El cuidado de la piel comenzaba con una limpieza profunda utilizando aceites naturales y jabones suaves para eliminar impurezas. Luego, exfoliaban con polvo de arroz o té verde, y finalizaban aplicando cremas hidratantes con ingredientes naturales, como el aceite de camelia y aloe vera. Este minucioso proceso les ayudaba a mantener la piel suave y luminosa, logrando el icónico aspecto de porcelana.

El maquillaje de las geishas era otro componente esencial de su rutina. Usaban una base blanca llamada "oshiroi", hecha de polvo de arroz, y completaban el look con delineador oscuro, sombras brillantes y labios rojos intensos.
Inspirados en estos rituales, los tratamientos modernos en cabina se enfocan en despigmentar, iluminar y tonificar la piel. Buscan un efecto lifting y mejorar la textura cutánea, emulando la piel perfecta de porcelana característica de las geishas. Estos protocolos combinan limpieza profunda, hidratación intensa y técnicas para estimular la oxigenación y unificar el tono de la piel, con resultados visibles de inmediato.

Otro aspecto clave de estos tratamientos es el masaje facial Kobido, una técnica japonesa que tonifica los músculos faciales y mejora la elasticidad de la piel.

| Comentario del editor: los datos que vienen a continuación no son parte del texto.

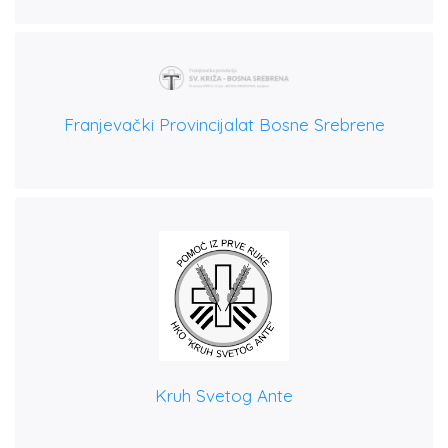
Franjevački Provincijalat Bosne Srebrene
Kruh Svetog Ante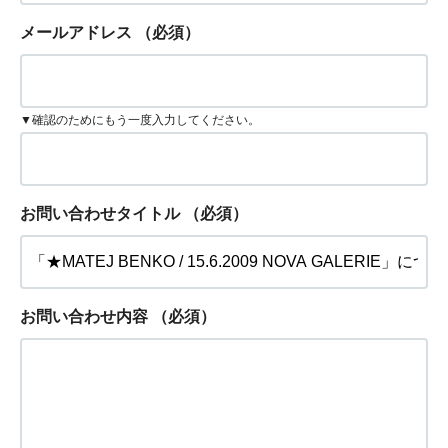
メールアドレス
（必須）
▼確認のためにもう一度入力してください。
お問い合わせタイトル
（必須）
お問い合わせ内容
（必須）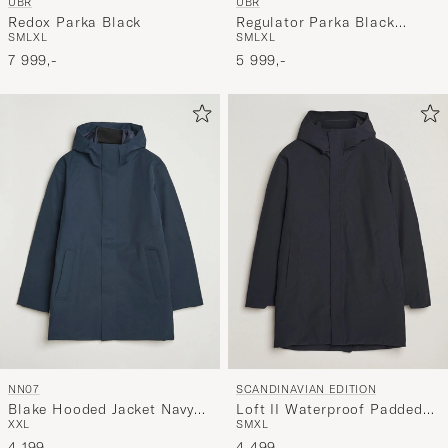
UBR
UBR
Regulator Parka Black
Redox Parka Black
S
M
L
XL
S
M
L
XL
Storm
5 999,-
7 999,-
NN07
SCANDINAVIAN EDITION
Blake Hooded Jacket Navy
Loft II Waterproof Padded
XXL
S
M
XL
Blue
Coat Midnight Blue
4 199,-
4 499,-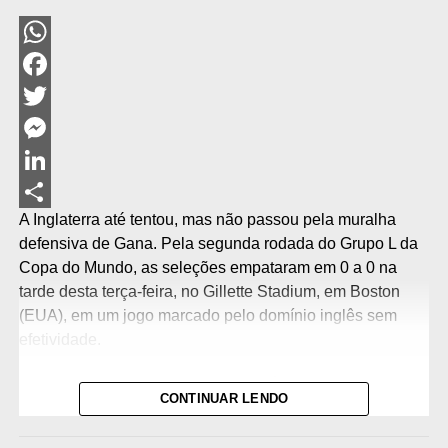
WhatsApp
Facebook
Twitter
Messenger
LinkedIn
A Inglaterra até tentou, mas não passou pela muralha
Share
defensiva de Gana. Pela segunda rodada do Grupo L da
Copa do Mundo, as seleções empataram em 0 a 0 na
tarde desta terça-feira, no Gillette Stadium, em Boston
(EUA), em um jogo marcado pelo domínio inglês sem
efetividade.
O resultado adia a classificação britânica para a fase final
CONTINUAR LENDO
da chave e deixa a decisão para a última rodada.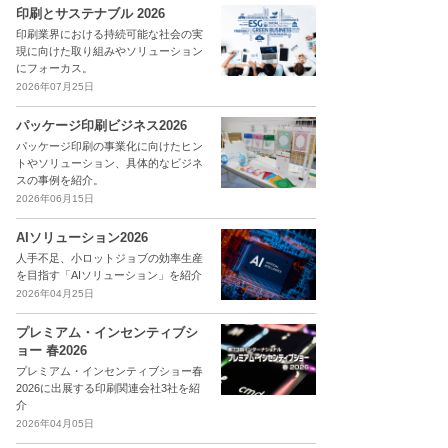
印刷とサステナブル 2026
印刷業界における持続可能な社会の実
現に向けた取り組みやソリューション
にフォーカス。
2026年07月25日
パッケージ印刷ビジネス2026
パッケージ印刷の事業化に向けたヒン
トやソリューション、具体的なビジネ
スの事例を紹介。
2026年06月15日
AIソリューション2026
人手不足、小ロットジョブの効率生産
を目指す「AIソリューション」を紹介
2026年04月25日
プレミアム・インセンティブシ
ョー 春2026
プレミアム・インセンティブショー春
2026に出展する印刷関連会社3社を紹
介
2026年04月05日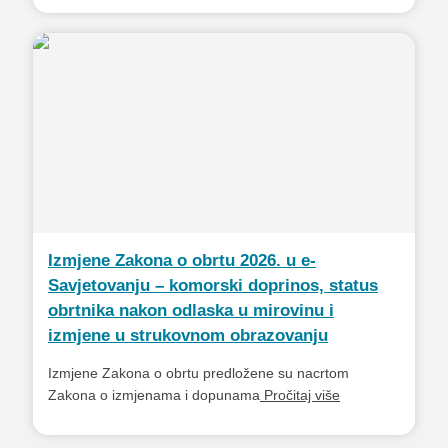
Izmjene Zakona o obrtu 2026. u e-
Savjetovanju – komorski doprinos, status
obrtnika nakon odlaska u mirovinu i
izmjene u strukovnom obrazovanju
Izmjene Zakona o obrtu predložene su nacrtom
Zakona o izmjenama i dopunama
Pročitaj više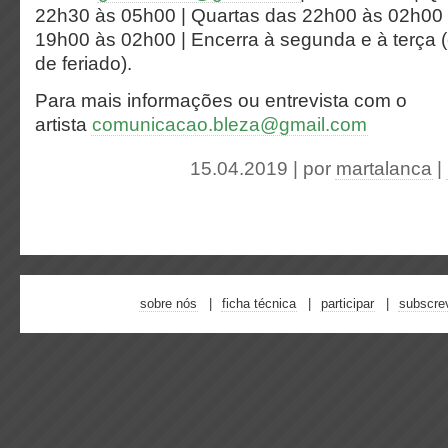
22h30 às 05h00 | Quartas das 22h00 às 02h00
19h00 às 02h00 | Encerra à segunda e à terça 
de feriado).
Para mais informações ou entrevista com o
artista
comunicacao.bleza@gmail.com
15.04.2019 | por
martalanca
|
sobre nós
ficha técnica
participar
subscre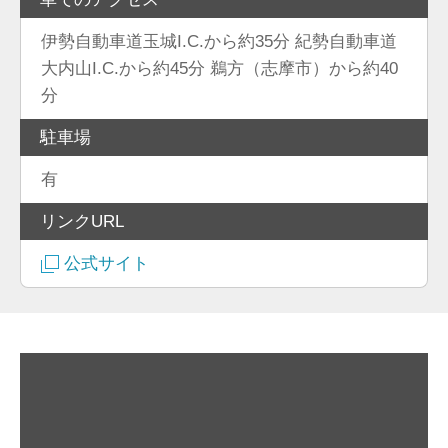
伊勢自動車道玉城I.C.から約35分 紀勢自動車道
大内山I.C.から約45分 鵜方（志摩市）から約40
分
駐車場
有
リンクURL
公式サイト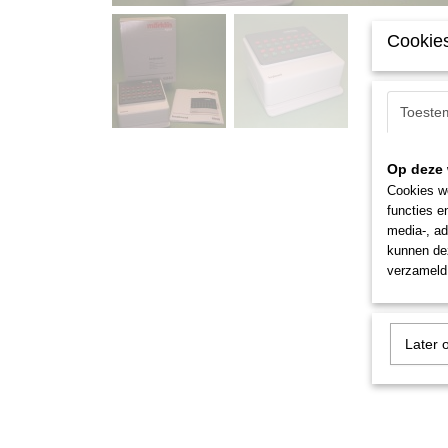
Cookies
Toeste
Op deze 
Cookies wo
functies e
media-, ad
kunnen dez
verzameld 
Later 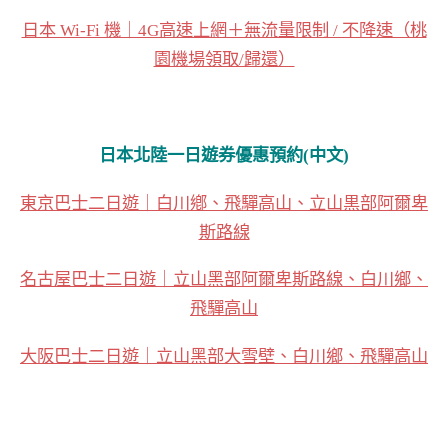
日本 Wi-Fi 機｜4G高速上網＋無流量限制 / 不降速（桃
園機場領取/歸還）
日本北陸一日遊券優惠預約(中文)
東京巴士二日遊｜白川鄕、飛驒高山、立山黒部阿爾卑
斯路線
名古屋巴士二日遊｜立山黑部阿爾卑斯路線、白川鄉、
飛驒高山
大阪巴士二日遊｜立山黑部大雪壁、白川鄉、飛驒高山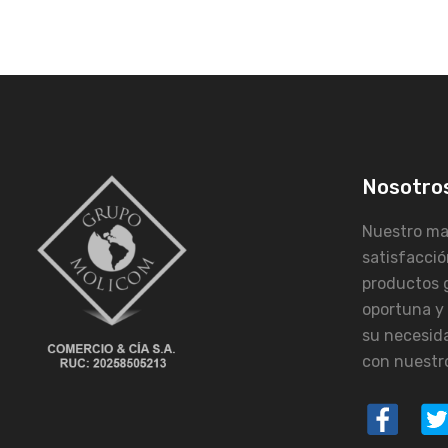
Nosotro
Nuestro may
satisfacció
productos 
oportuna y
su necesid
con nuestro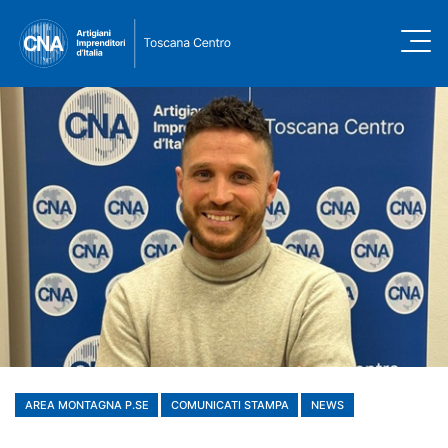
AREA MONTAGNA P.SE
COMUNICATI STAMPA
NEWS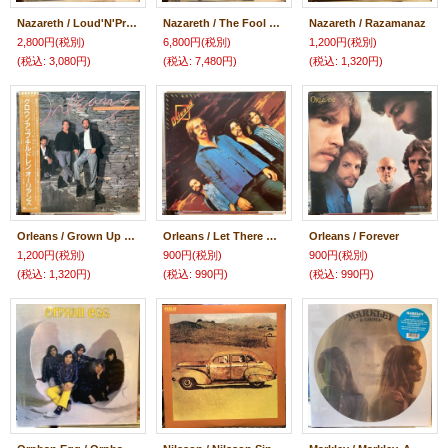
Nazareth / Loud'N'Proud
Nazareth / The Fool Circle
Nazareth / Razamanaz
2,800円
(税別)
6,800円
(税別)
1,200円
(税別)
(税込
:
3,080円)
(税込
:
7,480円)
(税込
:
1,320円)
Orleans / Grown Up Children
Orleans / Let There Be Music
Orleans / Forever
1,200円
(税別)
900円
(税別)
900円
(税別)
(税込
:
1,320円)
(税込
:
990円)
(税込
:
990円)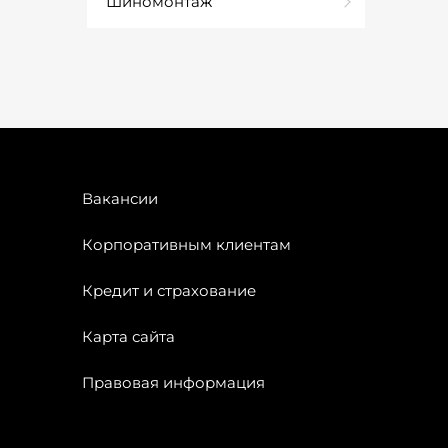
Шиномонтаж
Вакансии
Корпоративным клиентам
Кредит и страхование
Карта сайта
Правовая информация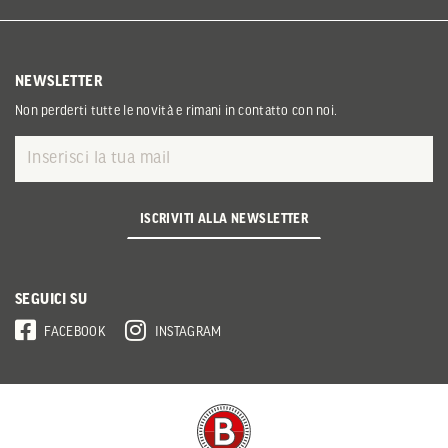
NEWSLETTER
Non perderti tutte le novità e rimani in contatto con noi.
ISCRIVITI ALLA NEWSLETTER
SEGUICI SU
FACEBOOK
INSTAGRAM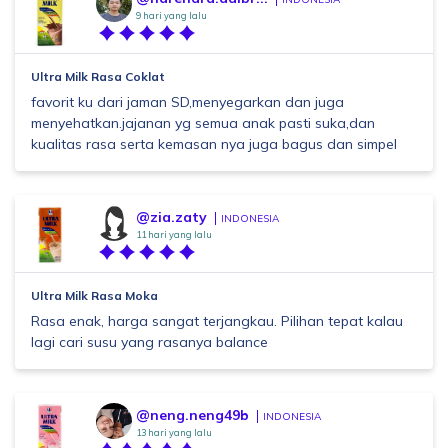
9 hari yang lalu
Ultra Milk Rasa Coklat
favorit ku dari jaman SD,menyegarkan dan juga
menyehatkan.jajanan yg semua anak pasti suka,dan
kualitas rasa serta kemasan nya juga bagus dan simpel
@zia.zaty
INDONESIA
11 hari yang lalu
Ultra Milk Rasa Moka
Rasa enak, harga sangat terjangkau. Pilihan tepat kalau
lagi cari susu yang rasanya balance
@neng.neng49b
INDONESIA
13 hari yang lalu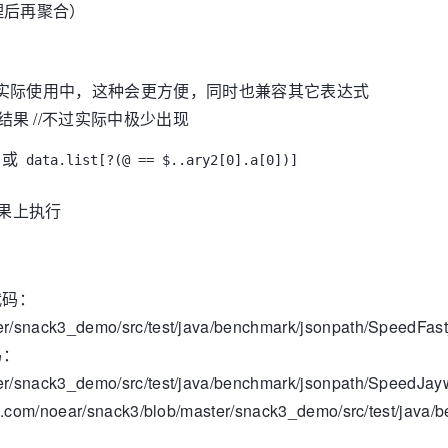
理后再聚合）
 //实际使用中，这种会更方便，同时也兼容其它表达式
结果 //不过实际中极少出现
或
data.list[?(@ == $..ary2[0].a[0])]
结果上执行
代码：
ter/snack3_demo/src/test/java/benchmark/jsonpath/SpeedFas
码：
ster/snack3_demo/src/test/java/benchmark/jsonpath/SpeedJa
om/noear/snack3/blob/master/snack3_demo/src/test/java/b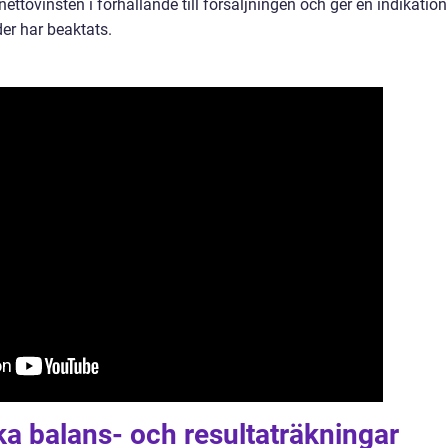
ettovinsten i förhållande till försäljningen och ger en indikation
er har beaktats.
ika balans- och resultaträkningar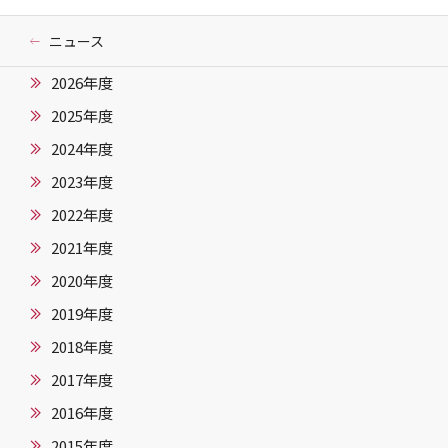
ニュース
2026年度
2025年度
2024年度
2023年度
2022年度
2021年度
2020年度
2019年度
2018年度
2017年度
2016年度
2015年度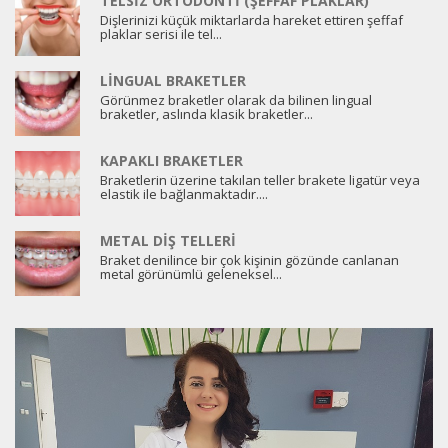
TELSIZ ORTODONTI (ŞEFFAF PLAKLAR)
Dişlerinizi küçük miktarlarda hareket ettiren şeffaf
plaklar serisi ile tel...
LINGUAL BRAKETLER
Görünmez braketler olarak da bilinen lingual
braketler, aslında klasik braketler...
KAPAKLI BRAKETLER
Braketlerin üzerine takılan teller brakete ligatür veya
elastik ile bağlanmaktadır....
METAL DIŞ TELLERI
Braket denilince bir çok kişinin gözünde canlanan
metal görünümlü geleneksel...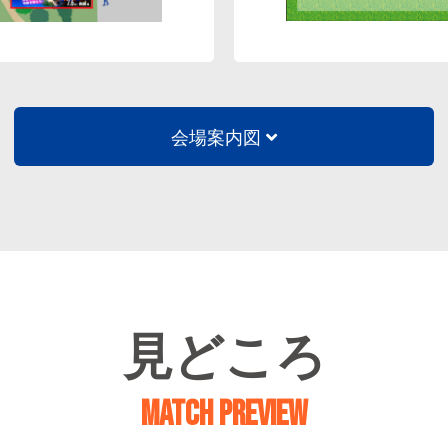
会場案内図
見どころ
MATCH PREVIEW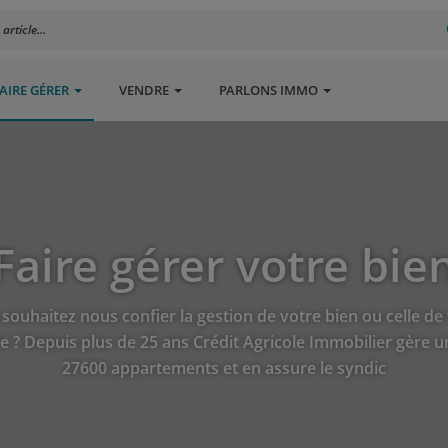
rticle...
AIRE GÉRER
VENDRE
PARLONS IMMO
Faire gérer votre bie
souhaitez nous confier la gestion de votre bien ou celle de
 ? Depuis plus de 25 ans Crédit Agricole Immobilier gère u
27600 appartements et en assure le syndic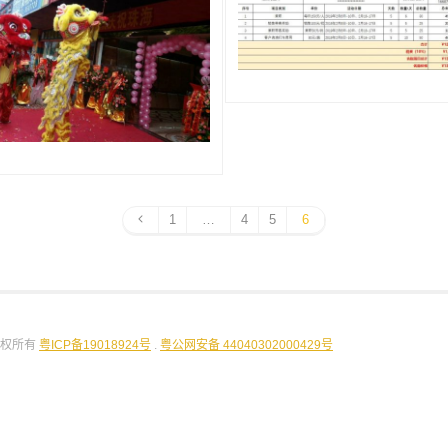
1
…
4
5
6
版权所有
粤ICP备19018924号
.
粤公网安备 44040302000429号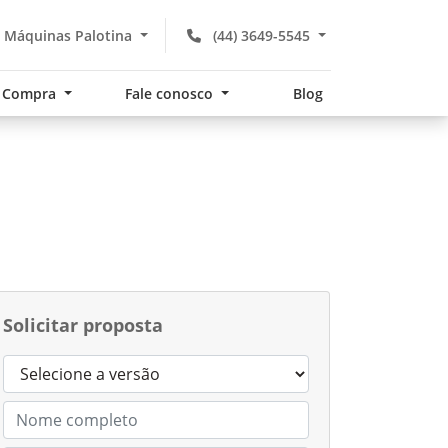
 Máquinas Palotina
(44) 3649-5545
Compra
Fale conosco
Blog
Solicitar proposta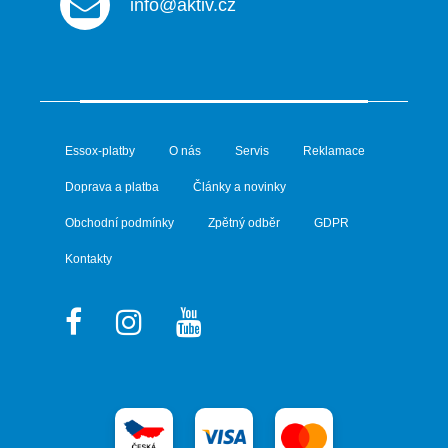
info@aktiv.cz
Essox-platby
O nás
Servis
Reklamace
Doprava a platba
Články a novinky
Obchodní podmínky
Zpětný odběr
GDPR
Kontakty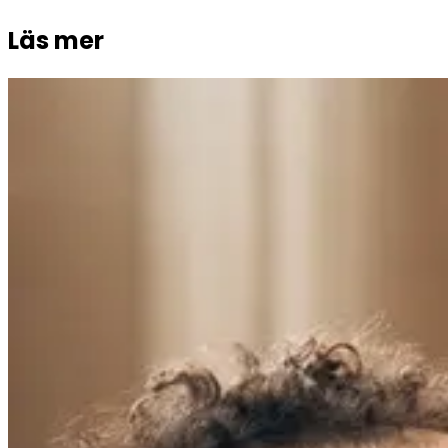
Läs mer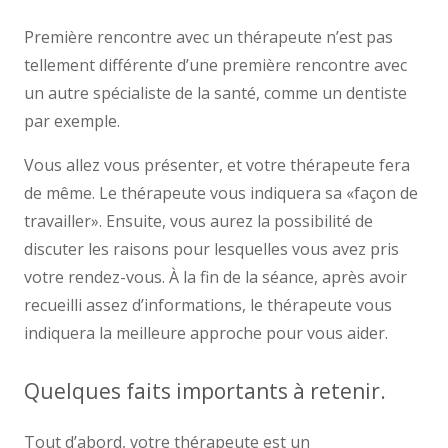
Première rencontre avec un thérapeute n’est pas
tellement différente d’une première rencontre avec
un autre spécialiste de la santé, comme un dentiste
par exemple.
Vous allez vous présenter, et votre thérapeute fera
de même. Le thérapeute vous indiquera sa «façon de
travailler». Ensuite, vous aurez la possibilité de
discuter les raisons pour lesquelles vous avez pris
votre rendez-vous. À la fin de la séance, après avoir
recueilli assez d’informations, le thérapeute vous
indiquera la meilleure approche pour vous aider.
Quelques faits importants à retenir.
Tout d’abord, votre thérapeute est un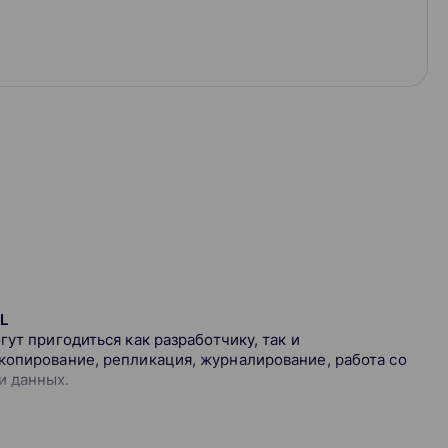
L
ут пригодиться как разработчику, так и
копирование, репликация, журналирование, работа со
и данных.
SQL, чтобы проектировать базы данных так, чтобы
ультате не оптимально заложенных основ.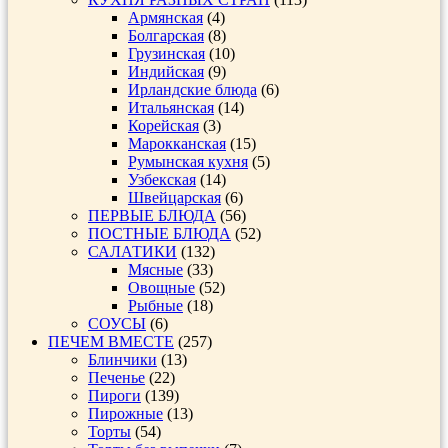
Армянская
(4)
Болгарская
(8)
Грузинская
(10)
Индийская
(9)
Ирландские блюда
(6)
Итальянская
(14)
Корейская
(3)
Марокканская
(15)
Румынская кухня
(5)
Узбекская
(14)
Швейцарская
(6)
ПЕРВЫЕ БЛЮДА
(56)
ПОСТНЫЕ БЛЮДА
(52)
САЛАТИКИ
(132)
Мясные
(33)
Овощные
(52)
Рыбные
(18)
СОУСЫ
(6)
ПЕЧЕМ ВМЕСТЕ
(257)
Блинчики
(13)
Печенье
(22)
Пироги
(139)
Пирожные
(13)
Торты
(54)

Conocido como el "lifting facial japonés", este masaje estimula la circulación sanguínea, reduce las arrugas y favorece una piel más firme y rejuvenecida. Además, ayuda a aliviar el estrés y promueve una tez luminosa y radiante.

Estos tratamientos, inspirados en la tradición japonesa, combinan técnicas ancestrales con la innovación moderna, ofreciendo una experiencia de belleza integral que revitaliza la piel y aporta un brillo natural.